Bruno César Rocha, diretor da DI-ON Ambiental
LIÇÃO DE CASA
A trajetória da DI-ON Ambiental conta uma lição sobre governança. Nascida há cerca de cinco décadas com João Dionísio, a empresa de gestão de resíduos industriais mudou de nome três vezes e, segundo os diretores Bruno César Rocha e Ronaldo Perissoto da Silva, a virada de 2022, quando a marca DI-ON substituiu a Dionísio Ambiental, não foi só estética. À medida que a atuação da empresa se ampliou, a gestão também precisou evoluir, explicam.
Uma operação que inicialmente estava concentrada na comercialização de recicláveis passou a abranger também a produção de matérias-primas secundárias provenientes da reciclagem, como biomassa e pellets plásticos, voltados à fabricação de novos produtos. “Esse crescimento exigiu uma estrutura mais definida, com organograma, atribuições, responsáveis técnicos, procedimentos documentados, controles operacionais, gestão de fornecedores, rastreabilidade e acompanhamento da conformidade legal.

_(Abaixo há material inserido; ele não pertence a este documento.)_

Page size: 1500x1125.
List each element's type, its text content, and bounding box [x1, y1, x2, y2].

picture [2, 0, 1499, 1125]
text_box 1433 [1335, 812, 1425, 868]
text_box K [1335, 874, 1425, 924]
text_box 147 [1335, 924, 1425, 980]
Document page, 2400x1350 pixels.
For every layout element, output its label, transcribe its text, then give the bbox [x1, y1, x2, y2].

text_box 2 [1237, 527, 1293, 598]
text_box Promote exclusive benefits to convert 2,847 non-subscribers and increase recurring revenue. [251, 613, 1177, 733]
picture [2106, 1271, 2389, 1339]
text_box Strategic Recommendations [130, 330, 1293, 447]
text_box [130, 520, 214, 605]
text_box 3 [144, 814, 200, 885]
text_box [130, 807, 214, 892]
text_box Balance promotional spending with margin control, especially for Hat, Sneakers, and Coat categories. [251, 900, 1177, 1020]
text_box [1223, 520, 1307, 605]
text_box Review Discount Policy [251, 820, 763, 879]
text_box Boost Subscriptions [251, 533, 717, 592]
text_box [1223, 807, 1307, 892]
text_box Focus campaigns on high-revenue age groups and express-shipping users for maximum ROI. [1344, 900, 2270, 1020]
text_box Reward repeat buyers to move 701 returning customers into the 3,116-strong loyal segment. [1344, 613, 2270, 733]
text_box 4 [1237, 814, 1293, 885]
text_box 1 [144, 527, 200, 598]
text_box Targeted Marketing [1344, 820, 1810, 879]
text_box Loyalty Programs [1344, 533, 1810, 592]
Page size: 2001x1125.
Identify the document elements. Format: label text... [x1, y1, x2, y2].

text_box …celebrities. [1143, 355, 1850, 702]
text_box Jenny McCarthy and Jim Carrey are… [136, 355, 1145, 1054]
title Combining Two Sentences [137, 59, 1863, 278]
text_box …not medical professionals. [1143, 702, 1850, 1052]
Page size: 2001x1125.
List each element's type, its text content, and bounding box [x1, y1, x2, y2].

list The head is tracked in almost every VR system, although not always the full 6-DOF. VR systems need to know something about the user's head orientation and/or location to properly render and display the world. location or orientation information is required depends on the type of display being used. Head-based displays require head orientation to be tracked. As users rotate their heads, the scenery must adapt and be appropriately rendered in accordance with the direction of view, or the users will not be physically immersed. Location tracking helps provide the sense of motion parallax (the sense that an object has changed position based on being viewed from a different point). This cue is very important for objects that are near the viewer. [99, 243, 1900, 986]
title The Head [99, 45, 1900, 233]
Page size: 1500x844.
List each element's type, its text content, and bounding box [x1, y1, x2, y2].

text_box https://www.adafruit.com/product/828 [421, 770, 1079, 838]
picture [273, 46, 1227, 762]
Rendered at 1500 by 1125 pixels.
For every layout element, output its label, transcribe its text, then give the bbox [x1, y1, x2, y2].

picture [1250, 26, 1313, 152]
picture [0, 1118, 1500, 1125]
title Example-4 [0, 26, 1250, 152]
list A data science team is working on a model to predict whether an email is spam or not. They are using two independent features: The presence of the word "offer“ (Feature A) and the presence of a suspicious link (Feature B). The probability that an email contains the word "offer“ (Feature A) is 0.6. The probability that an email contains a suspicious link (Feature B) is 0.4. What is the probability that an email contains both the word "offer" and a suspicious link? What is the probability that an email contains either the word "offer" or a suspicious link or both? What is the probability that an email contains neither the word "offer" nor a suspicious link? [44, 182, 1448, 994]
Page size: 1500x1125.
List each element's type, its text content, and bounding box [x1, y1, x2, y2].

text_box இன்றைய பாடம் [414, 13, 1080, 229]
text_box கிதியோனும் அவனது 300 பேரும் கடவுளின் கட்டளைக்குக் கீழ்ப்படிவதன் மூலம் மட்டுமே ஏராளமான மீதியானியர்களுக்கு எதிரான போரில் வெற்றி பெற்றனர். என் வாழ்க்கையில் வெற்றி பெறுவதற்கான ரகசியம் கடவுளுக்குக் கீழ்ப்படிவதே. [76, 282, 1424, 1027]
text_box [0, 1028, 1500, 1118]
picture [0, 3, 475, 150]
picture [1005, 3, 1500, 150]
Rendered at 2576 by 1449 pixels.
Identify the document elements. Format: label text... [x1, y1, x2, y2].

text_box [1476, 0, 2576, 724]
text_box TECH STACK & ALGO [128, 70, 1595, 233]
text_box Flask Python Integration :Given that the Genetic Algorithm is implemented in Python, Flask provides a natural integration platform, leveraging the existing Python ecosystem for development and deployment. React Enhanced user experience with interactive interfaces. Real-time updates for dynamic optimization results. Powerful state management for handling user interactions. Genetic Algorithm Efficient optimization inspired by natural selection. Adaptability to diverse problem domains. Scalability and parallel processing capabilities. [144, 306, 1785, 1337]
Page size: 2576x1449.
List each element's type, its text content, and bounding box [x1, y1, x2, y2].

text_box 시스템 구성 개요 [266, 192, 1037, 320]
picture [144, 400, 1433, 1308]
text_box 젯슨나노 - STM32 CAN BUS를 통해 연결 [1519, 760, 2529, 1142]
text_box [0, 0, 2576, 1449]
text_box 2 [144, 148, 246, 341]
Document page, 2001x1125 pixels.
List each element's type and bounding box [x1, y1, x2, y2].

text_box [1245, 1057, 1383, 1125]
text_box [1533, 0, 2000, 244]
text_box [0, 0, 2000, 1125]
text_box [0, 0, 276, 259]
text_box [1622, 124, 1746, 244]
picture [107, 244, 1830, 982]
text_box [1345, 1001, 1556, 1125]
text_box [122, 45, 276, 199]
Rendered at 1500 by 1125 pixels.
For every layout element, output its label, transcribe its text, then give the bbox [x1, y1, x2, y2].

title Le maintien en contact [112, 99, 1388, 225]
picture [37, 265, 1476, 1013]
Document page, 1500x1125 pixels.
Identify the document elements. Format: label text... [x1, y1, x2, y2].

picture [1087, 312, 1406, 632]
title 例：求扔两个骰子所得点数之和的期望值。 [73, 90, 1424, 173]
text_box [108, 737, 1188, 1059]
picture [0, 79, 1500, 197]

A governança evoluiu, portanto, juntamente com a complexidade do negócio.
Atualmente, o conhecimento construído desde a fundação permanece como parte da identidade da DI-ON, que combina a continuidade de sua história familiar com uma gestão cada vez mais profissionalizada, com processos documentados e controles técnicos que aperfeiçoam a estrutura de governança por meio da definição de responsabilidades, da padronização dos processos, da realização de auditorias e do acompanhamento de requisitos legais e operacionais.
Todo esse processo foi acompanhado pela revisão do organograma, redefinição de responsabilidades e início da estruturação do sistema de gestão para a obtenção da certificação ISO 9001. Não seria coerente oferecer soluções ambientais sem aplicar internamente controles compatíveis com aquilo que orientamos e entregamos aos clientes, concluem os diretores.